------ Record extracts

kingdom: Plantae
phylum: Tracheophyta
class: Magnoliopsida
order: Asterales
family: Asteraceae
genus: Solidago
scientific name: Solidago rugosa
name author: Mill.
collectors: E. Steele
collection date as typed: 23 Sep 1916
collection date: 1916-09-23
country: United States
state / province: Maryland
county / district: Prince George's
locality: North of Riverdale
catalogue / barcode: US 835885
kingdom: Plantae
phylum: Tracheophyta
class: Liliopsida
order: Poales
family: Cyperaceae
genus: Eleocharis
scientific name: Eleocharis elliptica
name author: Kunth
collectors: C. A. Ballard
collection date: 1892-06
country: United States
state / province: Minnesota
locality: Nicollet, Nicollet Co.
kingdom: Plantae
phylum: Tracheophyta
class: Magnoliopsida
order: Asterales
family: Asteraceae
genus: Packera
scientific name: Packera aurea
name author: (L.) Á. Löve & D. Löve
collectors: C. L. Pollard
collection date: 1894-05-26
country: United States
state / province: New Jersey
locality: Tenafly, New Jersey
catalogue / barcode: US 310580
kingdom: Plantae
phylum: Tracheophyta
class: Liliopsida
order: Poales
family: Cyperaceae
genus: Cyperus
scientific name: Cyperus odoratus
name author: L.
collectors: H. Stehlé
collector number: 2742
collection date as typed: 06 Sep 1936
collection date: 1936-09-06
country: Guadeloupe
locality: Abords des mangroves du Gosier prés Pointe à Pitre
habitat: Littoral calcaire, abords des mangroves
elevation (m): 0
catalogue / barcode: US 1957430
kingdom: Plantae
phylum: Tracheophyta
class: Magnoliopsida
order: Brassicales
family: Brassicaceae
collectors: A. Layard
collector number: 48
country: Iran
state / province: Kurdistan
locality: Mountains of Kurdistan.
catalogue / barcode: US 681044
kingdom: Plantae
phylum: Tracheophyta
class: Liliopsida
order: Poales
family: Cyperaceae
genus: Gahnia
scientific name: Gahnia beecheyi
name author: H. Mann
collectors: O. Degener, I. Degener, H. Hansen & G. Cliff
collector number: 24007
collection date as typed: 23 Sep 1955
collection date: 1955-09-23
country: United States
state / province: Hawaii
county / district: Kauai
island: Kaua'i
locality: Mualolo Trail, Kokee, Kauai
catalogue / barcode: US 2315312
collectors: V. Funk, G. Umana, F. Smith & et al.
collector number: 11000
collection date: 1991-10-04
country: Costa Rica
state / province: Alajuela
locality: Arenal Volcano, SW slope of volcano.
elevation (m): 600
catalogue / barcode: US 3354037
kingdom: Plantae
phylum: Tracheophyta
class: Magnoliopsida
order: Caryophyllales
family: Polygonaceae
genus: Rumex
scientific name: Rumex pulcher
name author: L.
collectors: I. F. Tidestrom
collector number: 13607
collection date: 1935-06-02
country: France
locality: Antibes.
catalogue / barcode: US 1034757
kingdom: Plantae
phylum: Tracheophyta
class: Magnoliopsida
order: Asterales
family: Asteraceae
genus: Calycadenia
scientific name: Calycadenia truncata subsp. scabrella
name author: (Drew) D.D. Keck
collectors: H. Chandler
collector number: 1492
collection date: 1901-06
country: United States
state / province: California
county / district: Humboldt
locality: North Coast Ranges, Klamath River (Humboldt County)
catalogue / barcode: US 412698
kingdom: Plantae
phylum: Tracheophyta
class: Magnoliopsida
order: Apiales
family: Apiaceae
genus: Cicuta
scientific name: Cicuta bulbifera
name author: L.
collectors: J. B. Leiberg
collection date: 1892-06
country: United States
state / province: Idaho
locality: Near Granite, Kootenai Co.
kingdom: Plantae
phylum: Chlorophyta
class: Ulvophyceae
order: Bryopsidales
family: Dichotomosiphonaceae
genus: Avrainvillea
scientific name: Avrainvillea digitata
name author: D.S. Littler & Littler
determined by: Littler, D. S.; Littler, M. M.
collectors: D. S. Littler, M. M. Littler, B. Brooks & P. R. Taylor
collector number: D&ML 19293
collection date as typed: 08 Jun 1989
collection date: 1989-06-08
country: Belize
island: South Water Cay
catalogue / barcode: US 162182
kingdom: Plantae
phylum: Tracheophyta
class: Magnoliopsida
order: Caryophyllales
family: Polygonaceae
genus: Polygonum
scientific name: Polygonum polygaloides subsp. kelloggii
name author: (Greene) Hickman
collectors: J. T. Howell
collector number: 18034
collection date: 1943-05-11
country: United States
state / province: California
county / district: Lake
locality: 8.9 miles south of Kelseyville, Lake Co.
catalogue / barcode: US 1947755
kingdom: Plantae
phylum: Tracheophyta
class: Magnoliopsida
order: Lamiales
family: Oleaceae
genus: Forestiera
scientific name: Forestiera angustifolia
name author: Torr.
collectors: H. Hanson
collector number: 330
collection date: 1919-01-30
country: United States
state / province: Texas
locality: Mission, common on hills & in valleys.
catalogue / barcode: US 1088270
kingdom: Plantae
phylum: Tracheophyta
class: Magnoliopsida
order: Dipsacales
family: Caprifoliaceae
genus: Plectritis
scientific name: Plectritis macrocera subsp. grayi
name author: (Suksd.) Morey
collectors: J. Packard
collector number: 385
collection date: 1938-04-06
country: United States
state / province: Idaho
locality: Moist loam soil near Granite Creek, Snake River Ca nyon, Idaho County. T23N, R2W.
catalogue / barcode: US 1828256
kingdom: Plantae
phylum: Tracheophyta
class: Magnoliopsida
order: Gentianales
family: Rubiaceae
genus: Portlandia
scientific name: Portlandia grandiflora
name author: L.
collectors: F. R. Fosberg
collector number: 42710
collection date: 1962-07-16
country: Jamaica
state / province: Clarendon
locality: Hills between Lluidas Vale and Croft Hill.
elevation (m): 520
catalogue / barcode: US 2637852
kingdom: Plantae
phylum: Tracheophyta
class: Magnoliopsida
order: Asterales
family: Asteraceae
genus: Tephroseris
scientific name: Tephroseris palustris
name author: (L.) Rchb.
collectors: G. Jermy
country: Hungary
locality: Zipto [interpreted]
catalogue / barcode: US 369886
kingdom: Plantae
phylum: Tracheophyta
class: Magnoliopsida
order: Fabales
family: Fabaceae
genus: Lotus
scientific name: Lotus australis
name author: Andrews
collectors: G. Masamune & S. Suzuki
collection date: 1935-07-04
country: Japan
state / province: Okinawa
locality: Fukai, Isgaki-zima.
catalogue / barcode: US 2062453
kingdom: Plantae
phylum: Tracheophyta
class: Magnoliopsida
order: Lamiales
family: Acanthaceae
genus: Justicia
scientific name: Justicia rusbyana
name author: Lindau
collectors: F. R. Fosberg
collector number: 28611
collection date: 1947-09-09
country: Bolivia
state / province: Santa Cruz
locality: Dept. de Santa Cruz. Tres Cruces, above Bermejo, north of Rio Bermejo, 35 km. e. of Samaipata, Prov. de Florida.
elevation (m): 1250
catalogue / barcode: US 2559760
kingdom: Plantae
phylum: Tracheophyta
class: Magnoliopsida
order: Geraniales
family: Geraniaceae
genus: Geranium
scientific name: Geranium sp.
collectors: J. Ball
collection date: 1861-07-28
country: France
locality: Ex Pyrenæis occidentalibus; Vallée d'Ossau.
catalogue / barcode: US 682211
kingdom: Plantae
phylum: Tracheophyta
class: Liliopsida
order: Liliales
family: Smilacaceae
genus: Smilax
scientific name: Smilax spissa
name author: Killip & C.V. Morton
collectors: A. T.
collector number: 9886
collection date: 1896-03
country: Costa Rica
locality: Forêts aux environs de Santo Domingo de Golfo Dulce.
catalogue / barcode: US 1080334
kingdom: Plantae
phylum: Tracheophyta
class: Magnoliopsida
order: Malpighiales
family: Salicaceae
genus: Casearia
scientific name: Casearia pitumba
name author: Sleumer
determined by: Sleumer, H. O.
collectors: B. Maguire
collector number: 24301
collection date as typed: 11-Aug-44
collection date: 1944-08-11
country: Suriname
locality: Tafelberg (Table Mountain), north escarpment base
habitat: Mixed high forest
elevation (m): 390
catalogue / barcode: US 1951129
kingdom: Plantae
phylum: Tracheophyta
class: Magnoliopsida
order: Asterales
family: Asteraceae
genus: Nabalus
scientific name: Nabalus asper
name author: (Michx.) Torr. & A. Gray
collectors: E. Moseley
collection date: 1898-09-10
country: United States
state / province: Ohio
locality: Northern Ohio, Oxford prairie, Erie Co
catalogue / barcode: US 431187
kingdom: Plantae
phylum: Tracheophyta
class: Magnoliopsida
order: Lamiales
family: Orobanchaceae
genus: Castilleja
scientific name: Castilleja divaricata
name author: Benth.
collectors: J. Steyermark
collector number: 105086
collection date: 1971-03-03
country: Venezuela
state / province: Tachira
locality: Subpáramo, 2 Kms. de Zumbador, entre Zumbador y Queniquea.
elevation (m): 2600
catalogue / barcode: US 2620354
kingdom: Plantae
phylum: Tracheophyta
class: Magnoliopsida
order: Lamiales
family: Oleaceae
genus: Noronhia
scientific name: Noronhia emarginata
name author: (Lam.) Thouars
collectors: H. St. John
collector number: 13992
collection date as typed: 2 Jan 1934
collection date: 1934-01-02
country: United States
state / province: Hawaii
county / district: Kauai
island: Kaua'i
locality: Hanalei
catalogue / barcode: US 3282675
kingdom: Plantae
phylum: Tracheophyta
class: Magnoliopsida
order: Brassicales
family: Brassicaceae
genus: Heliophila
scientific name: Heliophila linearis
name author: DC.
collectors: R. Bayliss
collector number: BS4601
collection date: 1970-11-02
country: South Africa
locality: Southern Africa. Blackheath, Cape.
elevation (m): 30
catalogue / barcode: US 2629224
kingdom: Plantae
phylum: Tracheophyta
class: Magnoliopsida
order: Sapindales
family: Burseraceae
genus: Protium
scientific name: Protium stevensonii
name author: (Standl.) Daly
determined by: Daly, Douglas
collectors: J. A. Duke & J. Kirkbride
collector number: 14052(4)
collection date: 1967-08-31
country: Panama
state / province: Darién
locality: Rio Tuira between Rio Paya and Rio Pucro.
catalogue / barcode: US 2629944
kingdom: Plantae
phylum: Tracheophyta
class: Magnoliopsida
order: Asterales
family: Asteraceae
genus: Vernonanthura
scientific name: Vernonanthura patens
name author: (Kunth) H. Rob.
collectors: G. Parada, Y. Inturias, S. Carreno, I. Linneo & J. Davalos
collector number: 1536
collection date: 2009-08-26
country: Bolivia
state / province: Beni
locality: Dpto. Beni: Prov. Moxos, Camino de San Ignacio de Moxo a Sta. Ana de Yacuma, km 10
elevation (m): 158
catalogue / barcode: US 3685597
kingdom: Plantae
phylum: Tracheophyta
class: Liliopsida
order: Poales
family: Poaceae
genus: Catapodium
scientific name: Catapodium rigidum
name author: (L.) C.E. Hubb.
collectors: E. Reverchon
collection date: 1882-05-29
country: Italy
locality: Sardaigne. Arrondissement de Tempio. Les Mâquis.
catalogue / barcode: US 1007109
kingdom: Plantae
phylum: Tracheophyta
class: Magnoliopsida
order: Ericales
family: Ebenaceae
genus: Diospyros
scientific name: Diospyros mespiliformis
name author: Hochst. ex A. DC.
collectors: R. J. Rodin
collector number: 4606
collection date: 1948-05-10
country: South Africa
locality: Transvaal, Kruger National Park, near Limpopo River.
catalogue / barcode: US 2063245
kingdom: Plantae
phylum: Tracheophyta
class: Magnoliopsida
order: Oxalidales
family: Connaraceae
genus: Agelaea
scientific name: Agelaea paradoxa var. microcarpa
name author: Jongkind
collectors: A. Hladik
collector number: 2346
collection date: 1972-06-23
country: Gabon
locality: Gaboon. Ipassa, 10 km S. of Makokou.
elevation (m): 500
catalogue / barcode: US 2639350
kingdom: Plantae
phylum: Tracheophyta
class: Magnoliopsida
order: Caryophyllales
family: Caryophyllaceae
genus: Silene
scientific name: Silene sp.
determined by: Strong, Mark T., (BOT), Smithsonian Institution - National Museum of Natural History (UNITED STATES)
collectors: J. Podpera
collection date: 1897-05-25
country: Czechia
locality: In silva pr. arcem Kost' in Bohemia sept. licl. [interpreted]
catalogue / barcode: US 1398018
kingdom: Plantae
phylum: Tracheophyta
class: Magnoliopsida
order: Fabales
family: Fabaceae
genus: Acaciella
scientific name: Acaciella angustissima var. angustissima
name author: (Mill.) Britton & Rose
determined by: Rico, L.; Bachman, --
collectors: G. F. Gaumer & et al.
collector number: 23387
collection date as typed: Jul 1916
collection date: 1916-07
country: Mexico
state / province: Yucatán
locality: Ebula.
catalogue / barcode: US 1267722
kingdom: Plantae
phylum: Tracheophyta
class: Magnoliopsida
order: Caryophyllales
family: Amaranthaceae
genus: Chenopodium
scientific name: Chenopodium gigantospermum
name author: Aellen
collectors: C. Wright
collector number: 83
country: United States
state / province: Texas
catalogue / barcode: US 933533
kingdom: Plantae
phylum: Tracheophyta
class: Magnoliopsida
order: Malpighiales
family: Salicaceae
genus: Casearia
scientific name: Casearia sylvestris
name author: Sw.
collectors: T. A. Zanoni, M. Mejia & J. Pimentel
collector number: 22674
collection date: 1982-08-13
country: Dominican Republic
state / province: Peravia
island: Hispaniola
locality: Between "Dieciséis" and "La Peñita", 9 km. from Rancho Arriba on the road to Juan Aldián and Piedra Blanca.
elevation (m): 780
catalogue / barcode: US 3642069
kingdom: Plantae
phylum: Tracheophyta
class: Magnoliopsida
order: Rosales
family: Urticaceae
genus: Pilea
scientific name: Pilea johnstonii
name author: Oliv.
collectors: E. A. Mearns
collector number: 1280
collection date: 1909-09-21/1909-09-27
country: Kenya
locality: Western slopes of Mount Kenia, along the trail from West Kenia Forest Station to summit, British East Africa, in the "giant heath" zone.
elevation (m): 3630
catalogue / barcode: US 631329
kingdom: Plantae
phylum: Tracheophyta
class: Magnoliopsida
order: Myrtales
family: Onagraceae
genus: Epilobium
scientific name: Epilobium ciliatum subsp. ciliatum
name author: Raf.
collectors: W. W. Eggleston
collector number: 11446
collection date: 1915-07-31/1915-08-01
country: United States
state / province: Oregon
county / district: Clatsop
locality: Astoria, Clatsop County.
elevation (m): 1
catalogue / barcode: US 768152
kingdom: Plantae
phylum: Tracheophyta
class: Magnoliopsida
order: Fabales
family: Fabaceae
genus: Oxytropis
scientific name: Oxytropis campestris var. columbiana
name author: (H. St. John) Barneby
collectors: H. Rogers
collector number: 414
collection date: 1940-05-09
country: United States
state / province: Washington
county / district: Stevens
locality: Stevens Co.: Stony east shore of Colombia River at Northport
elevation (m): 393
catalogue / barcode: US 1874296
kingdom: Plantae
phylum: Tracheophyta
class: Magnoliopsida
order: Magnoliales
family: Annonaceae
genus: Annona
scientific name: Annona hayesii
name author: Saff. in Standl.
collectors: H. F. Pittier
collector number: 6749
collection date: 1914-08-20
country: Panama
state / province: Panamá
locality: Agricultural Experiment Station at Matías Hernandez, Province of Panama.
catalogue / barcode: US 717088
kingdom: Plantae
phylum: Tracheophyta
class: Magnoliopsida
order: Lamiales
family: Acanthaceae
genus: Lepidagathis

------------

## Work to be completed
Please arrange the lines of the data above as a numbered list, starting at the line that contains "country: Italy" and continuing up to and including the line that contains "genus: Acaciella". Leave out any blank lines.

## Result of the task
1. country: Italy
2. locality: Sardaigne. Arrondissement de Tempio. Les Mâquis.
3. catalogue / barcode: US 1007109
4. kingdom: Plantae
5. phylum: Tracheophyta
6. class: Magnoliopsida
7. order: Ericales
8. family: Ebenaceae
9. genus: Diospyros
10. scientific name: Diospyros mespiliformis
11. name author: Hochst. ex A. DC.
12. collectors: R. J. Rodin
13. collector number: 4606
14. collection date: 1948-05-10
15. country: South Africa
16. locality: Transvaal, Kruger National Park, near Limpopo River.
17. catalogue / barcode: US 2063245
18. kingdom: Plantae
19. phylum: Tracheophyta
20. class: Magnoliopsida
21. order: Oxalidales
22. family: Connaraceae
23. genus: Agelaea
24. scientific name: Agelaea paradoxa var. microcarpa
25. name author: Jongkind
26. collectors: A. Hladik
27. collector number: 2346
28. collection date: 1972-06-23
29. country: Gabon
30. locality: Gaboon. Ipassa, 10 km S. of Makokou.
31. elevation (m): 500
32. catalogue / barcode: US 2639350
33. kingdom: Plantae
34. phylum: Tracheophyta
35. class: Magnoliopsida
36. order: Caryophyllales
37. family: Caryophyllaceae
38. genus: Silene
39. scientific name: Silene sp.
40. determined by: Strong, Mark T., (BOT), Smithsonian Institution - National Museum of Natural History (UNITED STATES)
41. collectors: J. Podpera
42. collection date: 1897-05-25
43. country: Czechia
44. locality: In silva pr. arcem Kost' in Bohemia sept. licl. [interpreted]
45. catalogue / barcode: US 1398018
46. kingdom: Plantae
47. phylum: Tracheophyta
48. class: Magnoliopsida
49. order: Fabales
50. family: Fabaceae
51. genus: Acaciella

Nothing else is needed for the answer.